The story, as told by the white business lady, is that the franchise holders of two of the foremost fast food franchise operations in Nassau (not Freeport)along with the support of Ingraham’s Freeport fishing buddy( the one who became of age and retired a couple years ago after working at the top of the Grand Bahama Port Authority Ltd for forty plus years, who is also suspected of being a minor shareholder in the said fast food chains) allegedly took Ingraham out fishing, one drunken weekend, and lobbied successfully his agreement to make the necessary changes to the tariff act to facilitate the “duty free” importation of the already mentioned items. No in-depth study; no big time plot; no cabinet discussion on the matter and no regard for the Bahamian business operators who have now already been hurt, but just use his powers given him by us voters to enrich his friends at our expense. It is further alleged that the real reason for Ingraham’s decision to remove the import restrictions, with respect to foreign chicken imports, and thus put Bahamian producers at risk of going out of business was to conclude the deal he made with those fast food tycoons on that drunken weekend fishing trip. In conclusion the story teller opined that every time Ingraham gets happy from his alleged excessive consumption of what the Indians used to call “Fire water” poor, depraved, struggling Bahamians get screwed, big time.

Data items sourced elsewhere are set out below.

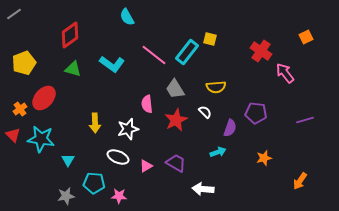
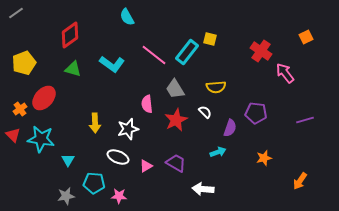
gray line: moved 2 px right, 1 px up
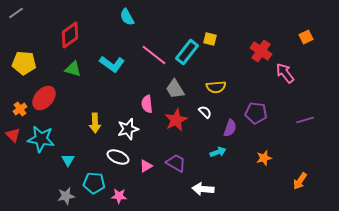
yellow pentagon: rotated 25 degrees clockwise
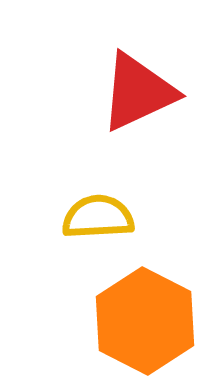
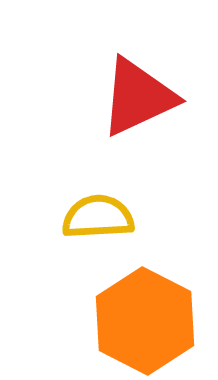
red triangle: moved 5 px down
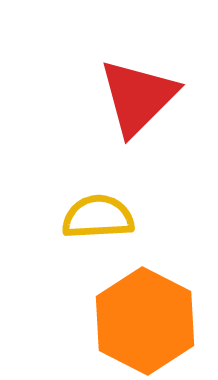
red triangle: rotated 20 degrees counterclockwise
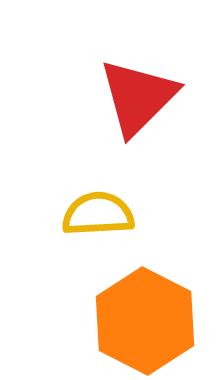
yellow semicircle: moved 3 px up
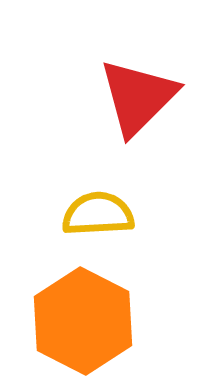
orange hexagon: moved 62 px left
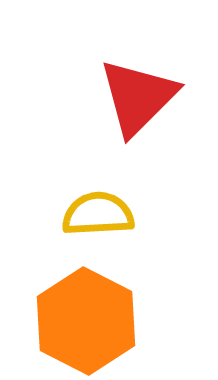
orange hexagon: moved 3 px right
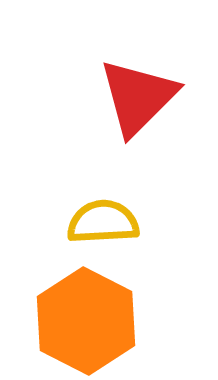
yellow semicircle: moved 5 px right, 8 px down
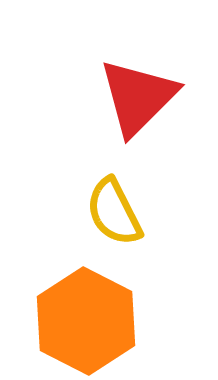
yellow semicircle: moved 11 px right, 10 px up; rotated 114 degrees counterclockwise
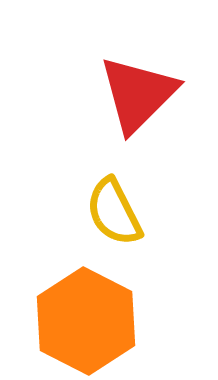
red triangle: moved 3 px up
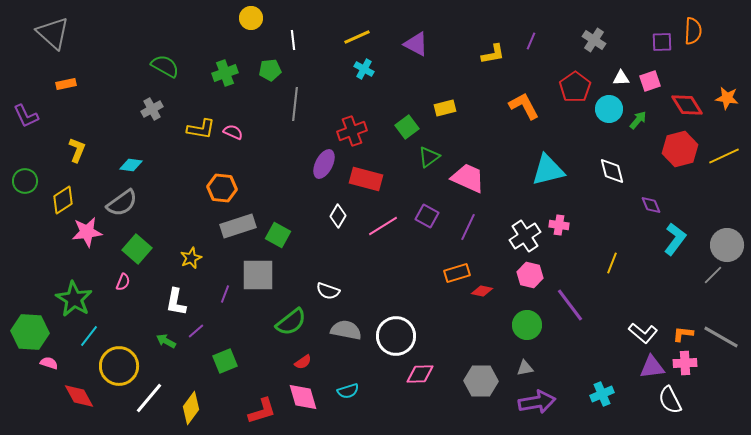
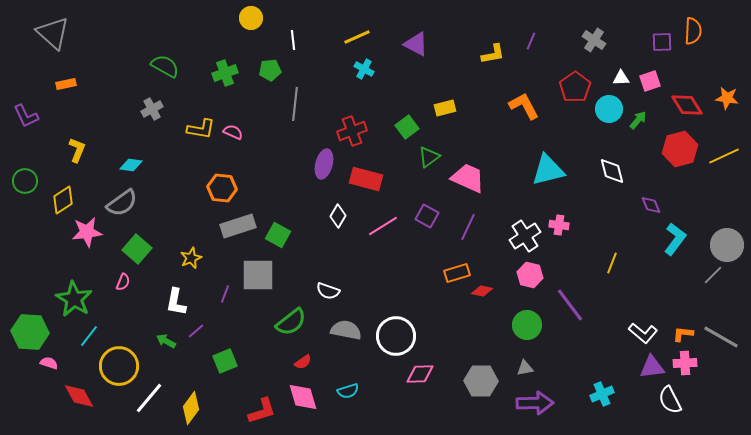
purple ellipse at (324, 164): rotated 12 degrees counterclockwise
purple arrow at (537, 402): moved 2 px left, 1 px down; rotated 9 degrees clockwise
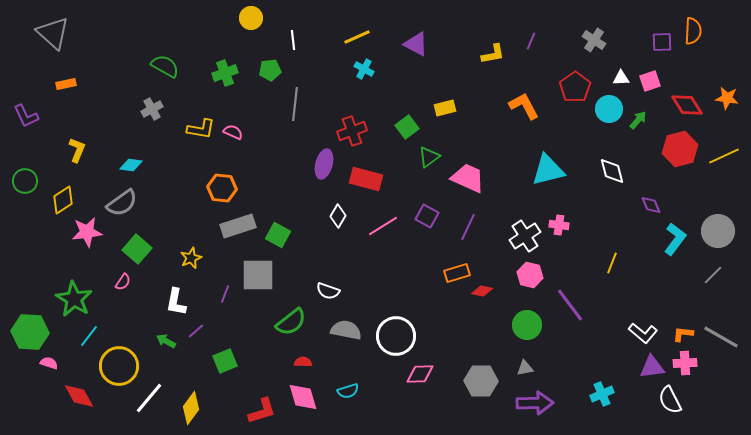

As minister of the country’s finances, Ingraham’s actions, in this regard, are extremely suspicious to say the least and are so very obvious a “hell of a deal” for these franchise holders. Why else (logically) would he tell Bible readers and churchmen that they must pay 10% customs duties on all the Bibles and prayer books they import while telling his Bay Street masters that they can get their French fries and bread imported free of customs duties; and that they can have the import restrictions removed from foreign poultry imports? Why else would he say to the local poultry (chicken) and bread producers that from here on in (and for at least as long as he is in power which is exactly another 21 months) they would have to compete, on a level playing field, with their foreign competitors for their share of the local Bahamian market without his FNM government’s protection; all this while telling his Bay Street masters that they can import bread free of customs duties and chicken free of any and all import restrictions? Why else, I ask you? The puppet is a disgrace to his race.
It was, I believe, Mr. Etienne Dupuch, former Editor of the Nassau Daily Tribune who once said, many years ago prior to his death, that one gets the kind of government one deserves; I believe the man was right.